Scalable coordination of concurrently executing tasks is a challenging open problem for large-scale distributed systems. For loosely dependent tasks that require little or no communication, simple abstractions such as barrier synchronization suffice for coordination. However, for large-scale cloud-computing and web-services applications that require tighter synchronization (such as online transaction processing systems, distributed file systems, and graph processing applications), a fine-grained complex coordination service is needed. Especially with increasing demand for large-scale web-services for e-commerce, social networking, and Internet of Things, the coordination of tasks over wide-area (i.e., across clusters, across datacenters, and across Internet) has recently gained greater importance.
Traditional distributed coordination techniques fail to scale for wide-area networks to support these new generation applications. Centralized coordination fails to scale with respect to the increased distances in the wide-area, whereas distributed coordination fails to scale with respect to the number of nodes involved. This research project claims that it is possible to achieve scalable coordination of distributed tasks over wide-area using a novel hybrid design, called Maestro. The Maestro framework will address the following research questions: (1) What are the limits of fully-centralized and fully-decentralized solutions to coordination, and what are the scalability benefits of a hybrid hierarchical approach? (2) How can locality-awareness be utilized to achieve high-performance across wide-area? (3) How can partition-awareness be utilized to achieve consistency across wide-area?

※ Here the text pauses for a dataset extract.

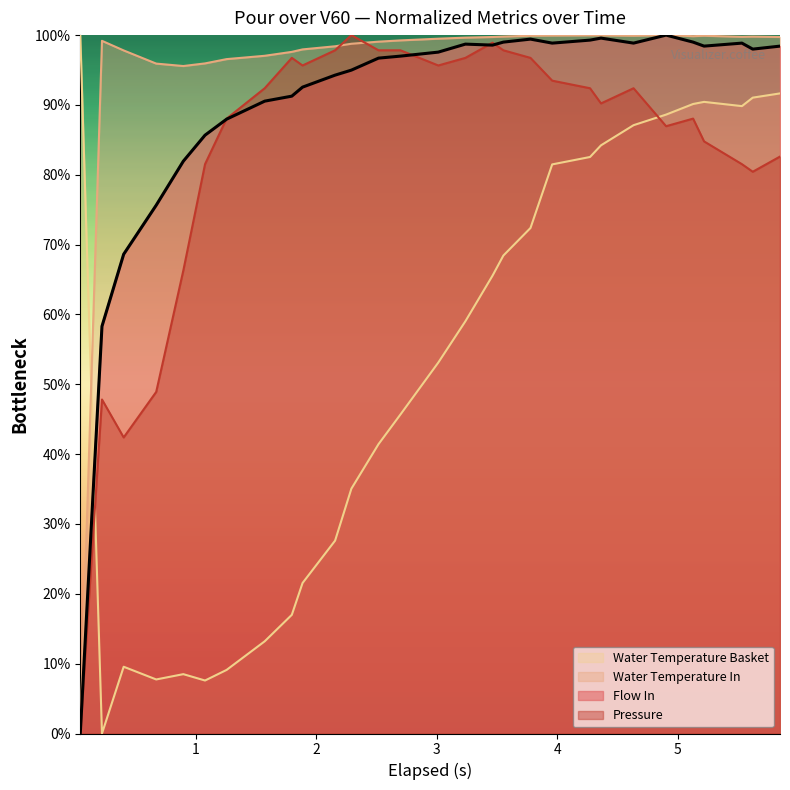

What is the difference between the maximum and minimum values in the pressure series?

100.0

The Maestro framework will employ a hierarchical lock broker architecture with a novel lock-leasing mechanism and smart/adaptive lock migration. This combination allows flexibility of control and provides the best of both centralized and decentralized approaches. As the authority of their respective domains, the brokers learn and adapt to the access patterns of tasks at runtime to improve lock-locality and hence scalability, while they also have autonomy to allow independent tasks to be initiated and executed in a decentralized manner. Maestro will provide optimizations such as proactive leasing of locks to servers even before they are requested, lock migration (changing primary site assignment of locks), and shared/fractional lock-leasing to selectively allow decentralized coordination and relaxed consistency when appropriate.

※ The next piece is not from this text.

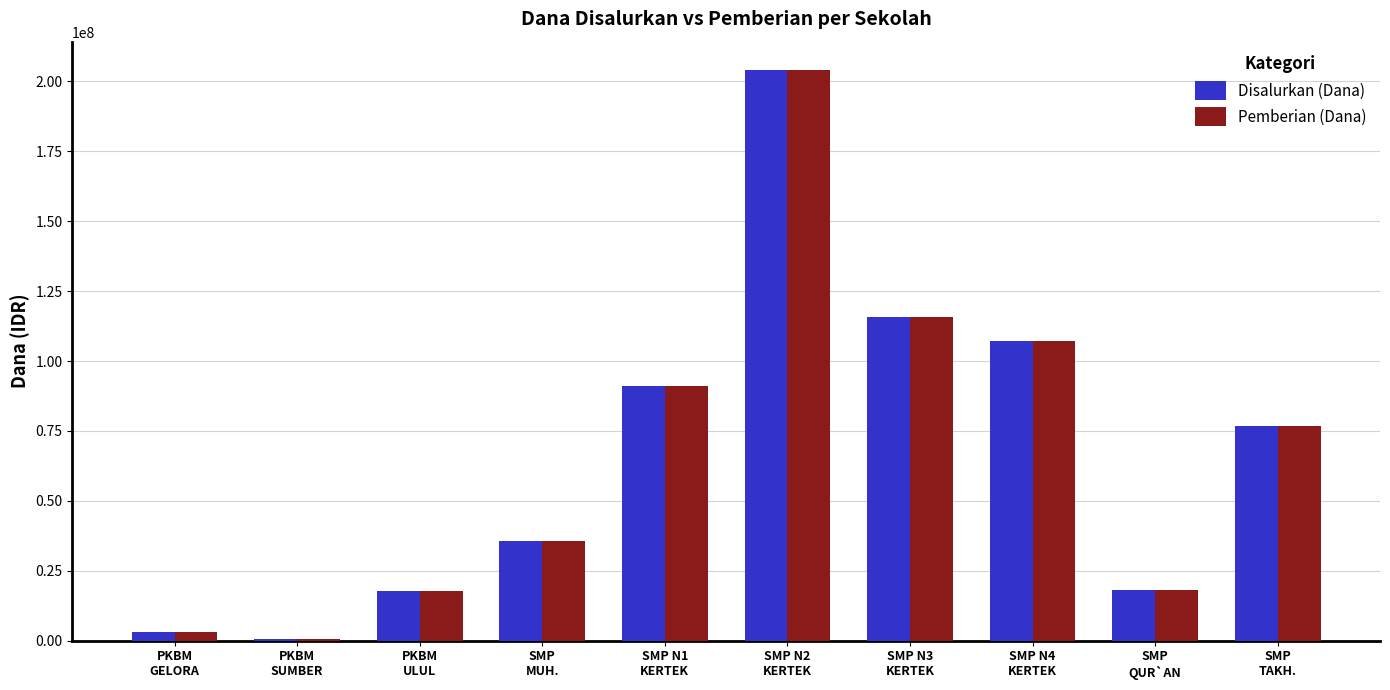

What is the difference between the Disalurkan (Dana) values at SMP N2
KERTEK and SMP N1
KERTEK?

112875000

The proposed Maestro framework will be evaluated on two popular distributed application domains: wide-area ZooKeeper for distributed coordination, and wide-area distributed metadata management. Maestro will fill an important gap in the wide-area scalable coordination of tightly-coupled consistency-critical distributed applications, and it will enable further broader impacts through graduate and undergraduate level curriculum development, enhancing scientific/technological understanding via organizing academic workshops, outreaching to K-12 students, recruitment of minority groups, and distributing tools and software to the community.